The whole point is that none of this is for you to decide or define or put words to. You can take one of two tacks: explicitly ask specifically what she wishes and do that, or try to make zero assumptions and attempt to follow her lead.

And you're immediately going to think "it's rude to ask" but I promise you that you are better off offending by asking than offending by assuming because of how much power to wound is in the behaviors that come from assumptions. And following her lead means putting the burden on her to manage your feelings. This is what is done to people (especially women) whenever feelings are involved and it's cruel. Assumptions turn into dictating/judging.

There is more than one way to feel about losing a child. You do not get to decide or choose. She is the expert on her loss. You should do what she wants. It's that easy, and so much less fraught than guessing. (And whatever the answer is this year is NOT automatically the answer for any future day or year.)

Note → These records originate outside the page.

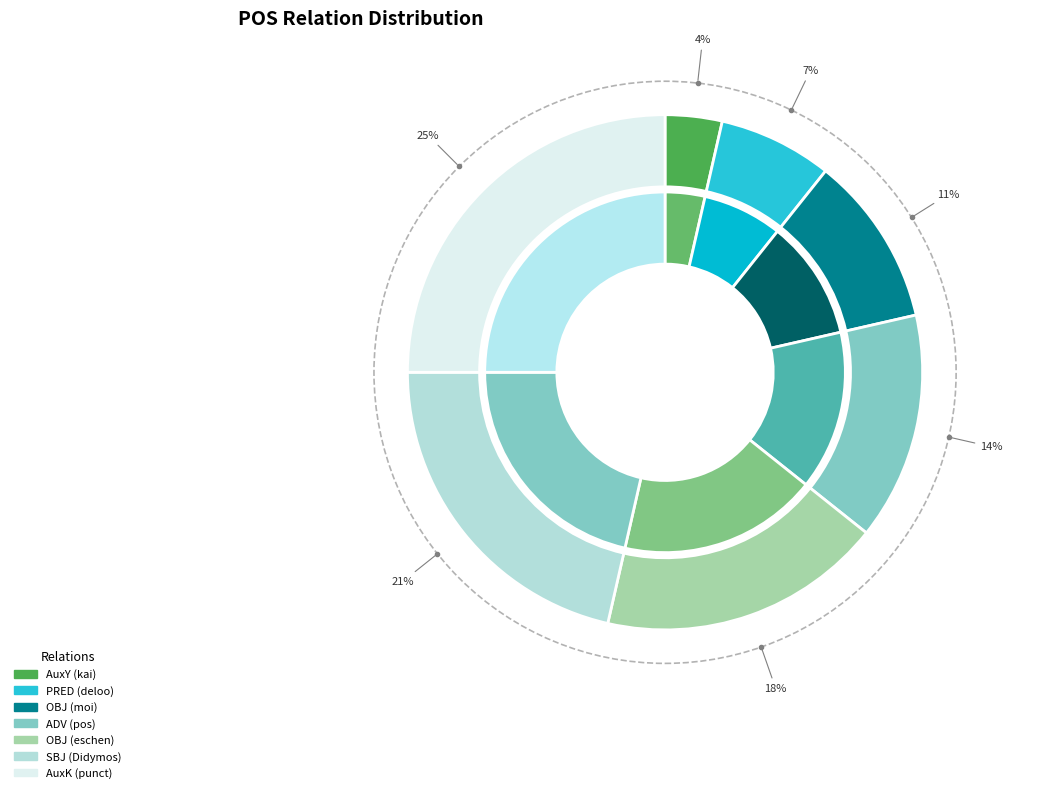

Combined, do OBJ and SBJ account for over 50%?

No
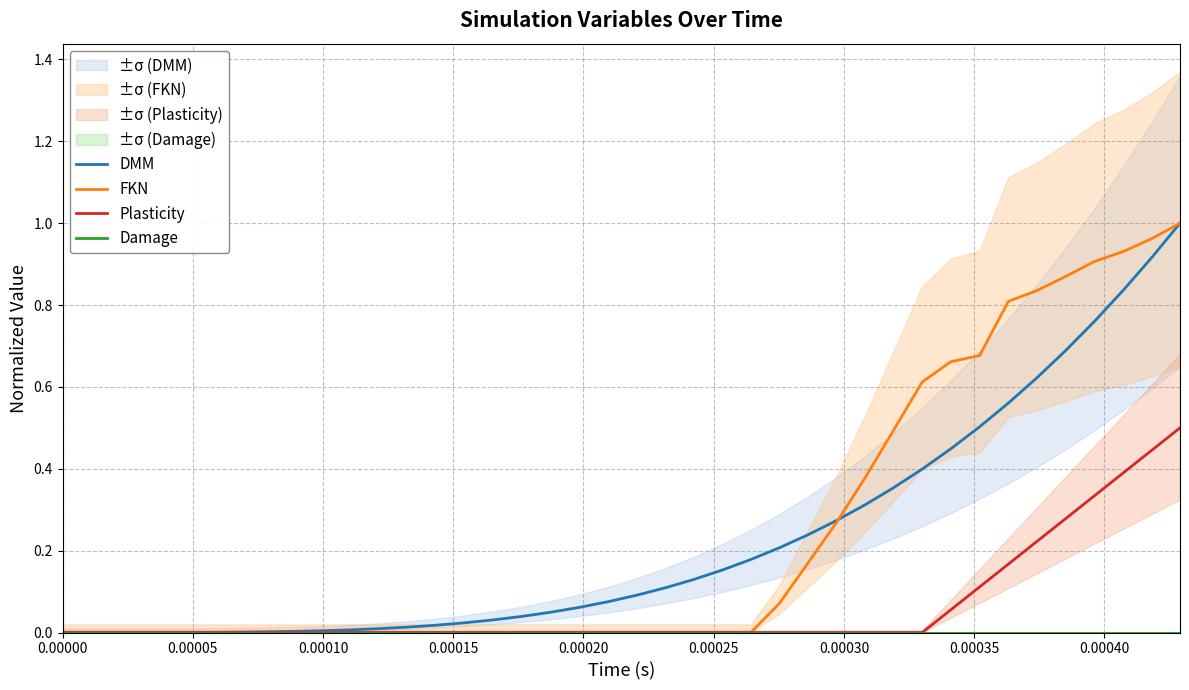

What are all the series names shown in the legend?

DMM, FKN, Plasticity, Damage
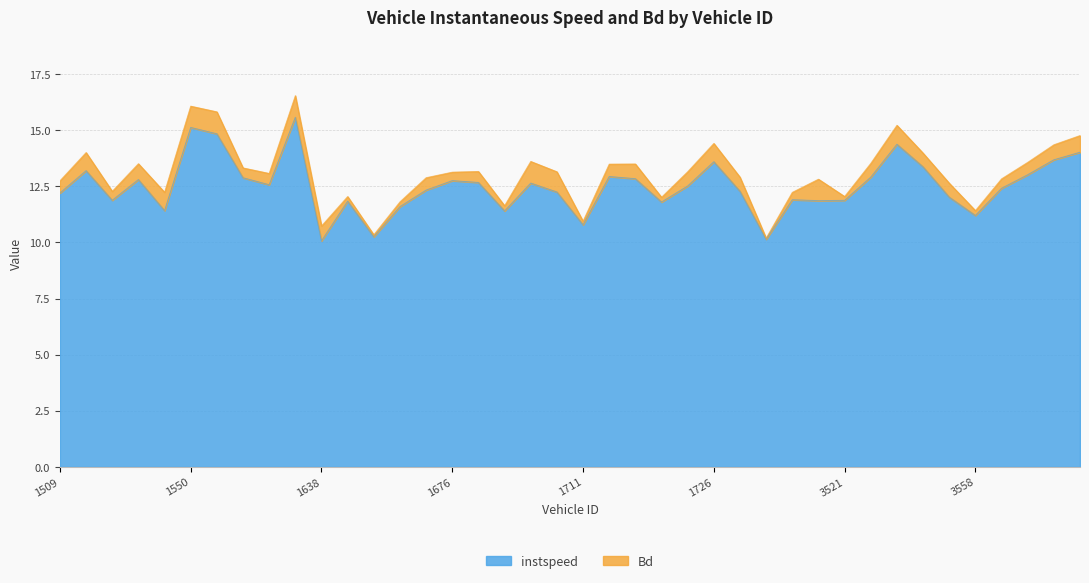

What is the maximum value for instspeed?

15.6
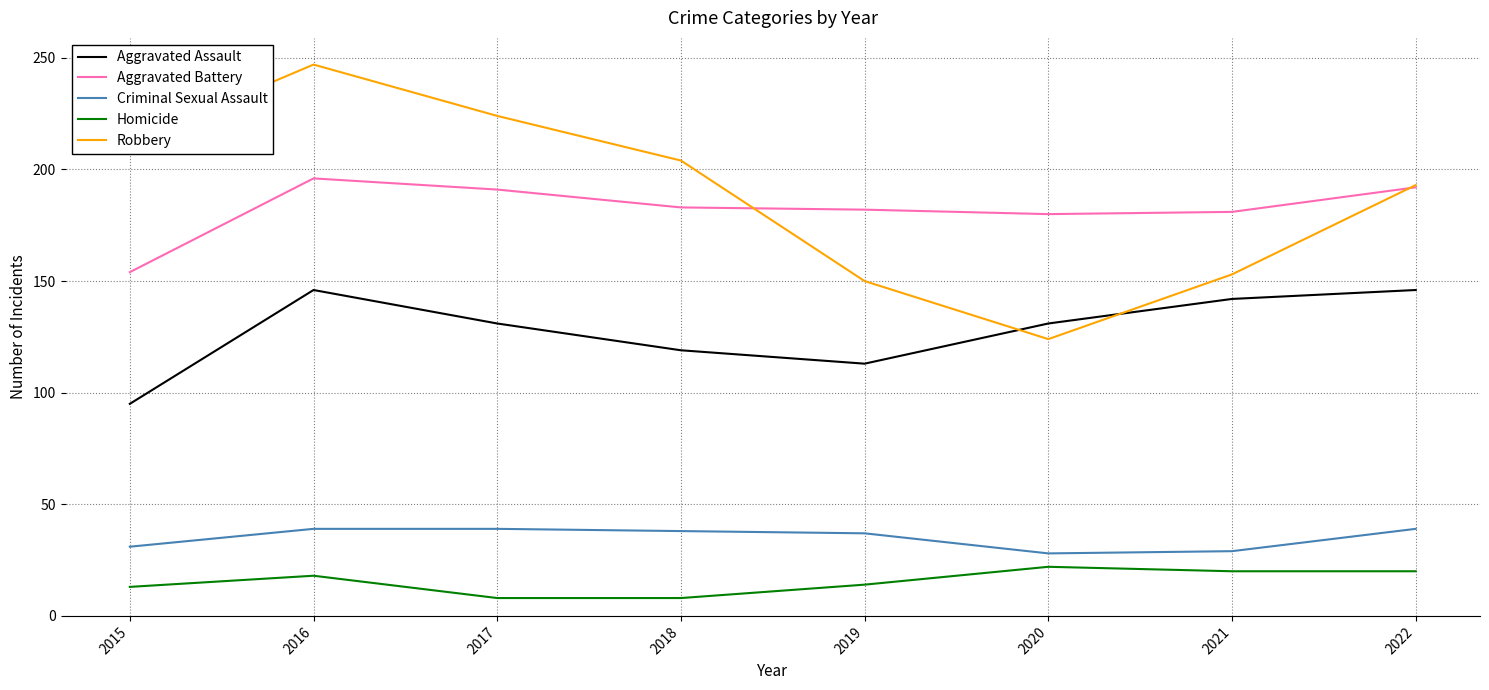

Which series has the largest total across all categories?

Robbery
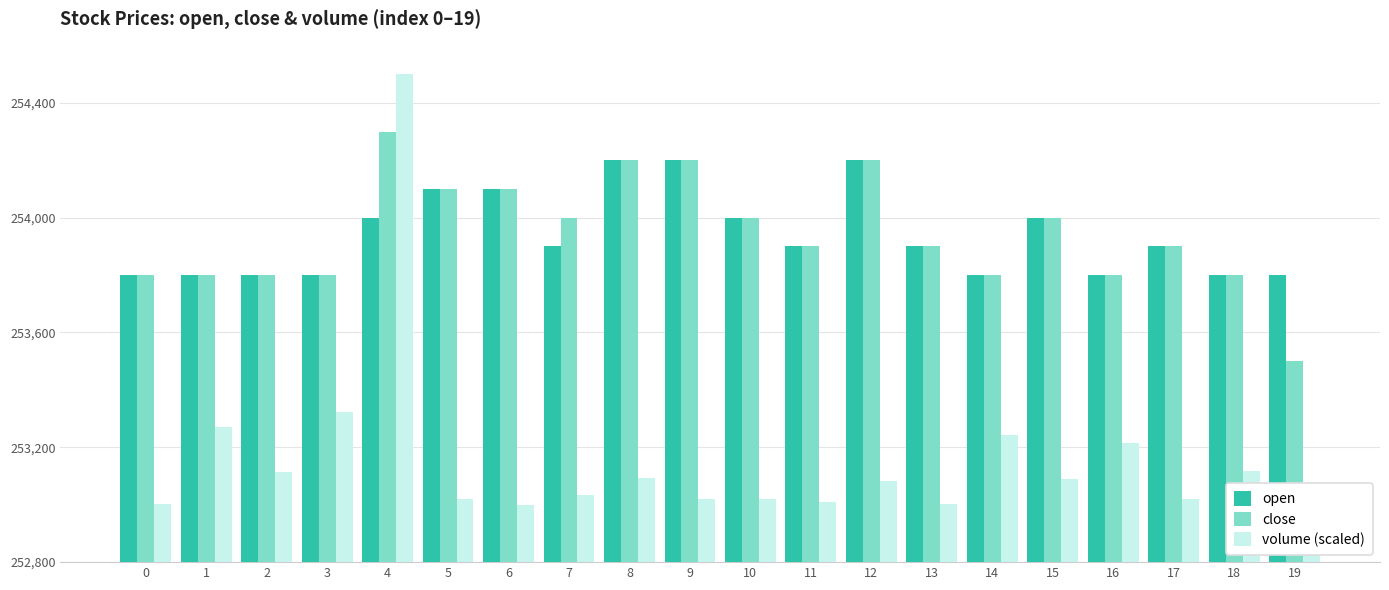

The value of close at 15 is 136862.8. True or false?

False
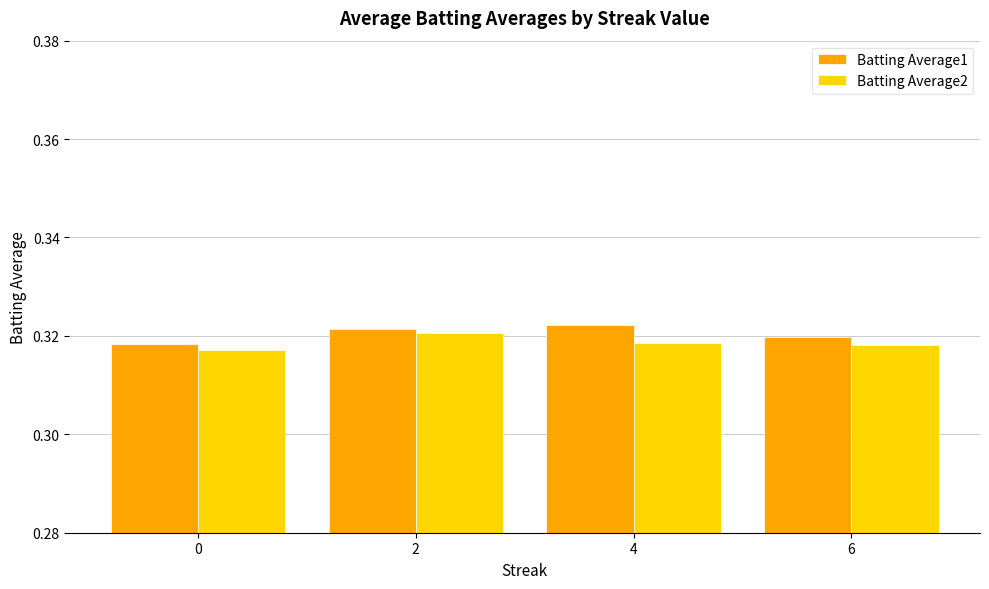

At how many categories does at least one series exceed 0?

4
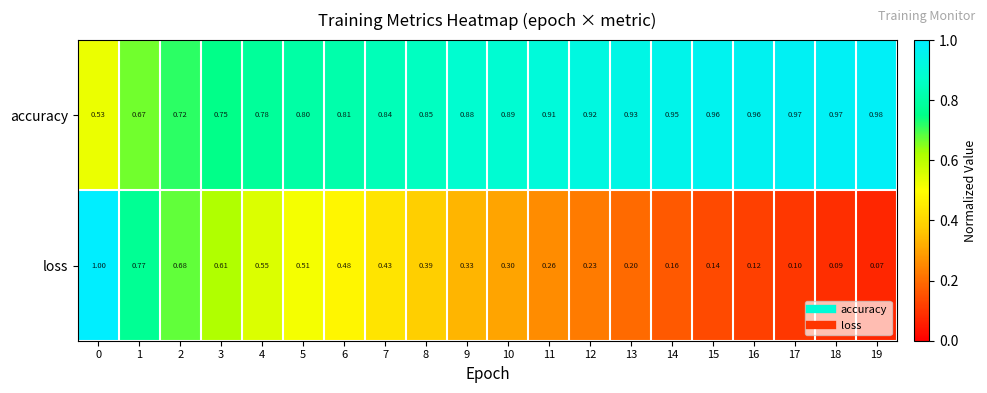

Which series has the largest range (max minus min)?

loss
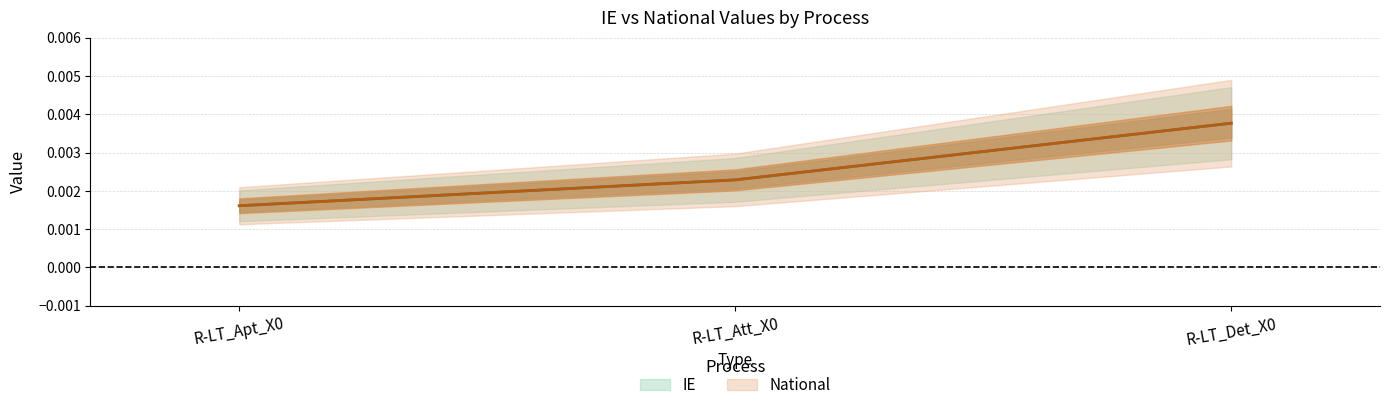

How many lines are shown in the chart?

2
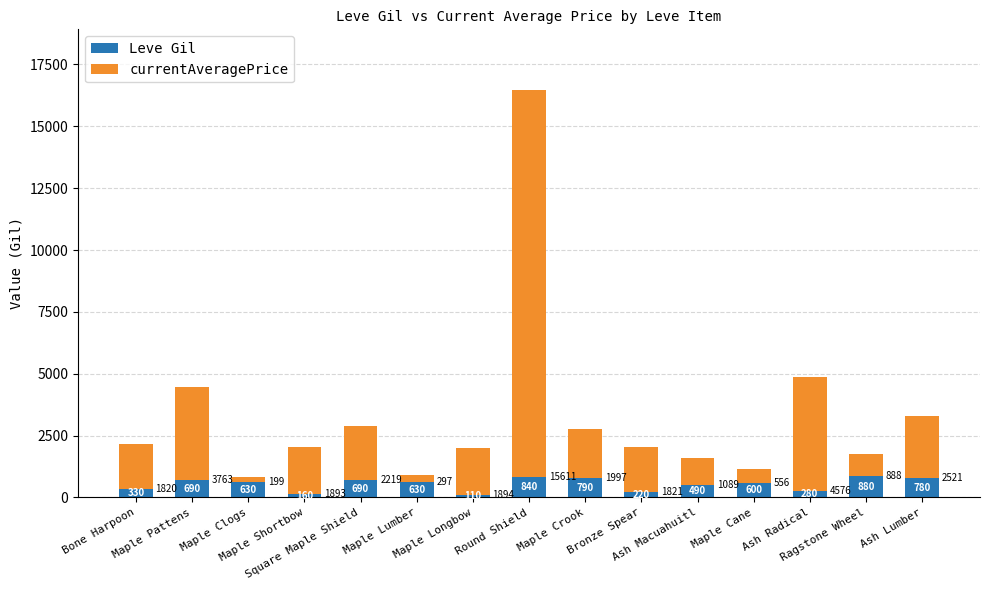

How many values in the Leve Gil series are below 630?

7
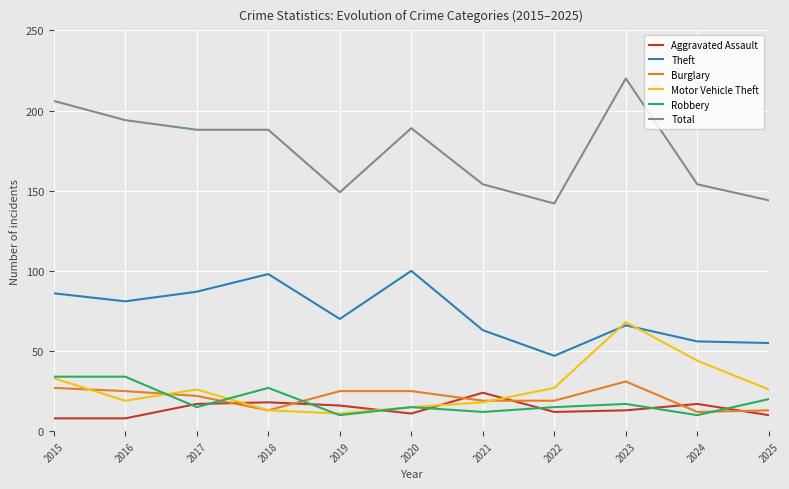

Reading left to right, extract all data points from this chart.

Aggravated Assault: 8	8	17	18	16	11	24	12	13	17	10
Theft: 86	81	87	98	70	100	63	47	66	56	55
Burglary: 27	25	22	13	25	25	19	19	31	12	13
Motor Vehicle Theft: 33	19	26	13	11	15	18	27	68	44	26
Robbery: 34	34	15	27	10	15	12	15	17	10	20
Total: 206	194	188	188	149	189	154	142	220	154	144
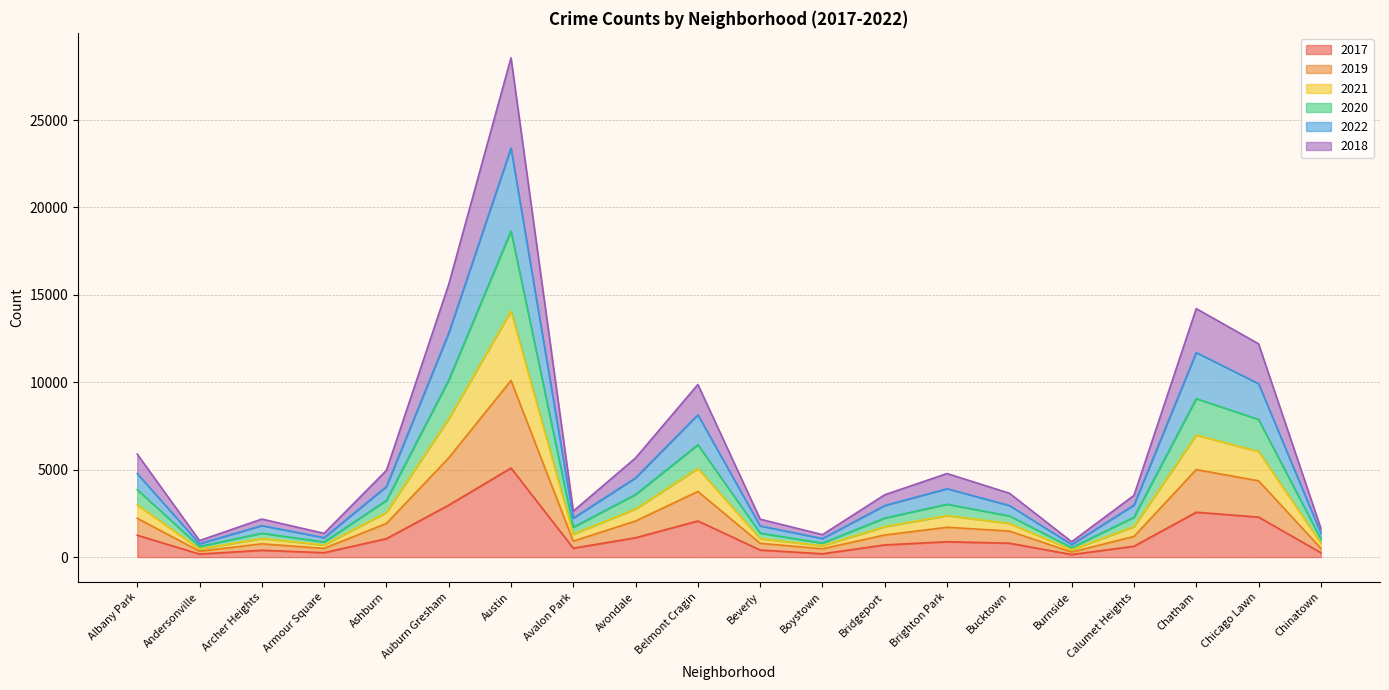

How many lines are shown in the chart?

6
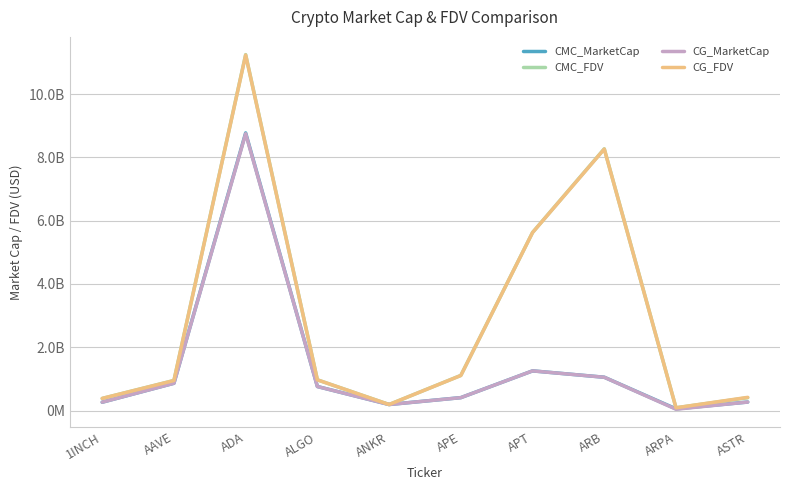

At which label does CMC_FDV reach its minimum?

ARPA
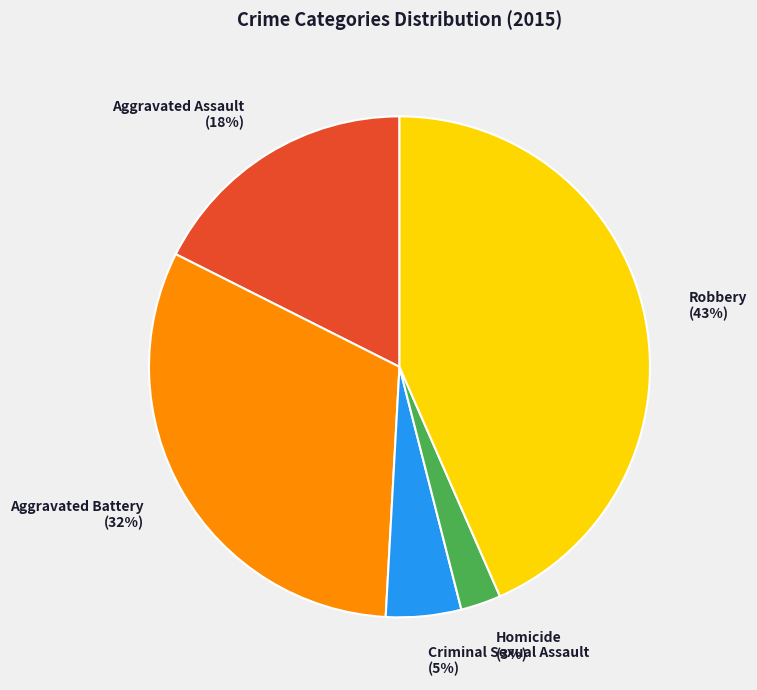

Is the sum of Homicide and Criminal Sexual Assault greater than half?

No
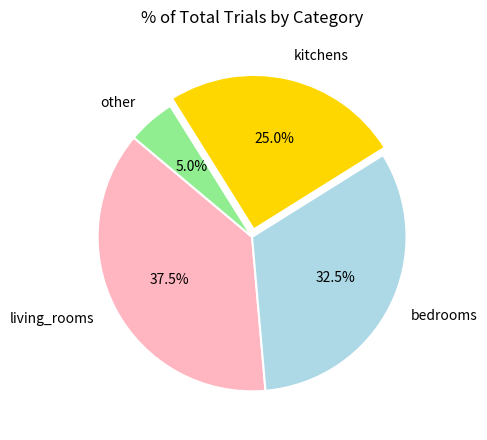

Is there a majority slice in this chart?

No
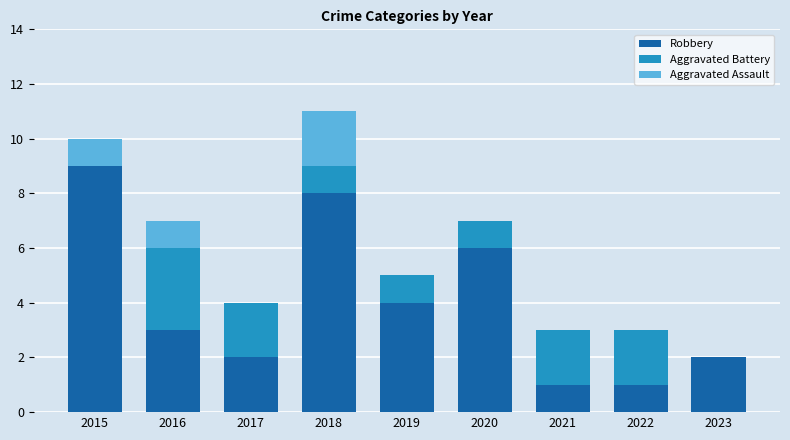

How many categories are shown in the chart?

9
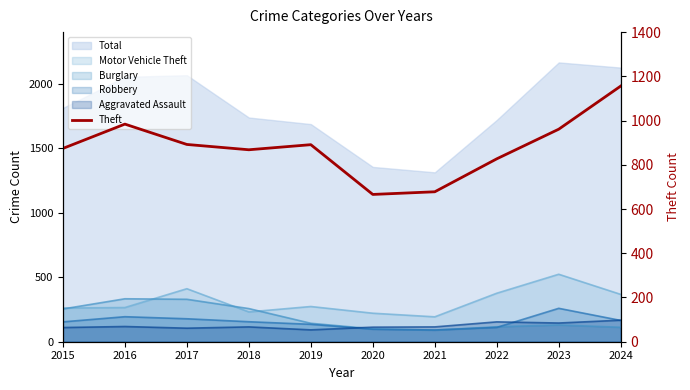

What is the difference between the values at 2017 and 2018?

24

There are definitely lots of books out there about the overall mechanisms and diverse experiences of grief, and it does seem like you need to level up in just emotional and communication skills. Kubler-Ross is sort of the modern original work in grief and loss, and Why Can't You Read My Mind is a good starter book on relationship communication. Kelly McGonigal's The Science of Compassion is audio-only and I haven't listened to the whole thing but I've heard some talks she's given from the material.

You don't have to just shrug and say "oh noes, I'm just not sensitive!" You live in the world, improve it (and your life) by trying to become more sensitive.